En Suisse, l’Office fédéral de la sécurité alimentaire (OSAV) estime, pourtant, qu’une «évaluation au cas par cas est nécessaire», afin de déterminer une éventuelle tromperie. Ainsi, une crème à la vanille «sans sucres ajoutés» dont l’étiquetage précise qu’il contient des édulcorants aurait «un potentiel de tromperie plutôt faible»… puisque «les consommateurs s’attendent à un produit avec un goût sucré prononcé», alors que le potentiel de tromperie «semble plus élevé» avec un yoghourt aux fruits, «car les consommateurs s’attendent à ce que le goût sucré provienne uniquement des fruits». L’OSAV a refusé de nous fournir d’autres explications.

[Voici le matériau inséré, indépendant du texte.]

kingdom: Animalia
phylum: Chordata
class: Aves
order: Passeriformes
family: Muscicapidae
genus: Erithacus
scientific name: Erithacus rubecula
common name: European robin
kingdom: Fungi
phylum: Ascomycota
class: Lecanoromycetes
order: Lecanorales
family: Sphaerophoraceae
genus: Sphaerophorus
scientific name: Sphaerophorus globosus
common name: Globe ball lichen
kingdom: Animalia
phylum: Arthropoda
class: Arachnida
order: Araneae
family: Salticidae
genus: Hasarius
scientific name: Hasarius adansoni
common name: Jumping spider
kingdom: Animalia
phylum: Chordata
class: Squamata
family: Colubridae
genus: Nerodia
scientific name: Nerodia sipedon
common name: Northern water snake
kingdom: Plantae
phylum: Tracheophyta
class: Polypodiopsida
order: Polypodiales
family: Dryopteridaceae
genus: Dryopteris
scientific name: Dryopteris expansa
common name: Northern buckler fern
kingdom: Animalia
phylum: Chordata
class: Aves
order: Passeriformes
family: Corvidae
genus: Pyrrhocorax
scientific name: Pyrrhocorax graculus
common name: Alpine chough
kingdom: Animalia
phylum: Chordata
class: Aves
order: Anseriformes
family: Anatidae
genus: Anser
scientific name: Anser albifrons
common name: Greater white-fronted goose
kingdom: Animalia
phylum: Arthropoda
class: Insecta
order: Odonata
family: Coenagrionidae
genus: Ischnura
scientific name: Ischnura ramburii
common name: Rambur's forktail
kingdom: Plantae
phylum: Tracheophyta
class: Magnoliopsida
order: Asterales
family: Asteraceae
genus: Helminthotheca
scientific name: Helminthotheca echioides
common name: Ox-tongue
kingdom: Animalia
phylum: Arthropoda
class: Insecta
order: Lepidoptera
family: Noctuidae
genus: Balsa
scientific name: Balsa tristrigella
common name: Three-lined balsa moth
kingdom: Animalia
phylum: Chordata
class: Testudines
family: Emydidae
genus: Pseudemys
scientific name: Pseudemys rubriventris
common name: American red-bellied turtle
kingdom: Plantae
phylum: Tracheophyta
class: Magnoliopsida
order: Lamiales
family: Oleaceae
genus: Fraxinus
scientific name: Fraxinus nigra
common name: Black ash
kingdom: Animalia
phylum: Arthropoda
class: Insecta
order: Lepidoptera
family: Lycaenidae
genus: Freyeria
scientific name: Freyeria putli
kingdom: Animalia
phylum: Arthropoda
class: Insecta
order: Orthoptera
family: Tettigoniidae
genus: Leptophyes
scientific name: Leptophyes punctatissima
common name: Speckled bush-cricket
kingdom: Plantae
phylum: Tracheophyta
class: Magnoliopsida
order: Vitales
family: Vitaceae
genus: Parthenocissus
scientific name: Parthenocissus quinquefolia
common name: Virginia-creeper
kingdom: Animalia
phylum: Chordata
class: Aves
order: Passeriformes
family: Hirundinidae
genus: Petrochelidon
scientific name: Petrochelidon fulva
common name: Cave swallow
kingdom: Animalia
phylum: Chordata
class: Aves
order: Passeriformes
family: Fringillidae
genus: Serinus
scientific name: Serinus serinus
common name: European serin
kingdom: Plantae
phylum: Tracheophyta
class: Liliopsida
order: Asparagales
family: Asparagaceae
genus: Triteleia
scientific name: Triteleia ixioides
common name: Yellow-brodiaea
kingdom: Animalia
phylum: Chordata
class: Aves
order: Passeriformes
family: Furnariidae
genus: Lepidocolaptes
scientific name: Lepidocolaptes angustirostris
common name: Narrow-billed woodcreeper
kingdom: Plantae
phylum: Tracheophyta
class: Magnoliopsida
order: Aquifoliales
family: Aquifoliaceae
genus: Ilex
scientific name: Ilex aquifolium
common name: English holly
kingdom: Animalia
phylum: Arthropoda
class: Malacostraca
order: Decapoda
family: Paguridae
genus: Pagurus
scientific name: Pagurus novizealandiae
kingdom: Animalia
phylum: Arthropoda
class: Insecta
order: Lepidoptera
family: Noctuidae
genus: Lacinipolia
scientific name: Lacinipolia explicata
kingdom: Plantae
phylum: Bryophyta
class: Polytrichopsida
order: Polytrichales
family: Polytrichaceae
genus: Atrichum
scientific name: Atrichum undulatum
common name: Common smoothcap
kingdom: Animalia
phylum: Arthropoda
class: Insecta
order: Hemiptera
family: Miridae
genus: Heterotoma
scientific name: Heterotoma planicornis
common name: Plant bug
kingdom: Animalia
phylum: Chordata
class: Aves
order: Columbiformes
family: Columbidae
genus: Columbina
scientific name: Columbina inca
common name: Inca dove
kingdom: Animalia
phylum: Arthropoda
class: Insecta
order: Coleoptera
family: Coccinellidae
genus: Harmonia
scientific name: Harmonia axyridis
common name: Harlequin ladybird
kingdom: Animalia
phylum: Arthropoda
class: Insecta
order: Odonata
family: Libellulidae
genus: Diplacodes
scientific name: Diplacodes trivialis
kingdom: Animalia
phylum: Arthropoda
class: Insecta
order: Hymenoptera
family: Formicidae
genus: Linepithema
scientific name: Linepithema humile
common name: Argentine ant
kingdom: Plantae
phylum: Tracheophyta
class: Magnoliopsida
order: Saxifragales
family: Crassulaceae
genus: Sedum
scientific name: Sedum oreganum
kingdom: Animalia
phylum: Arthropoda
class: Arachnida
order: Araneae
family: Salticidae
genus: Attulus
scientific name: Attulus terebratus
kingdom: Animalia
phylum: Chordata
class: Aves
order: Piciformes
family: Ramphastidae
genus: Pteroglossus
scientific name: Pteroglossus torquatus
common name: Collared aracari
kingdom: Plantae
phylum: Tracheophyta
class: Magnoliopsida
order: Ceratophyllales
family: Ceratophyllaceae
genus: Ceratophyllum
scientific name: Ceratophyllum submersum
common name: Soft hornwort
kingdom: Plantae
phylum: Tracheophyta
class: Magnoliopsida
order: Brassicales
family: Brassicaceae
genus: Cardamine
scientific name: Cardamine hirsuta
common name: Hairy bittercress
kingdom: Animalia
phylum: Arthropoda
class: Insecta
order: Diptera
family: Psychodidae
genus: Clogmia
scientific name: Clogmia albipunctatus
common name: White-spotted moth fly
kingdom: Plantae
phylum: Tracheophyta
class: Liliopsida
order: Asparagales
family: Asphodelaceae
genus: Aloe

Les chimistes cantonaux, chargés du contrôle de l’application de la loi, n’ont pas souhaité se prononcer sur les cas précis que nous leur avons soumis. Les Services du chimiste cantonal de Bâle-Ville estiment, toutefois, que la loi «n’est pas formulée de manière à 100% claire» et que l’expression «denrée alimentaire utilisée pour ses propriétés édulcorante» peut être comprise comme incluant ou excluant les édulcorants. Selon eux, cette question n’est d’ailleurs pas réglée de manière uniforme dans les pays de l’UE. Pour l’Office bâlois, il faudrait compléter la loi afin d’autoriser clairement leur usage, tout en rendant obligatoire la mention de leur présence dans le même champ visuel que l’allégation «sans sucres ajoutés».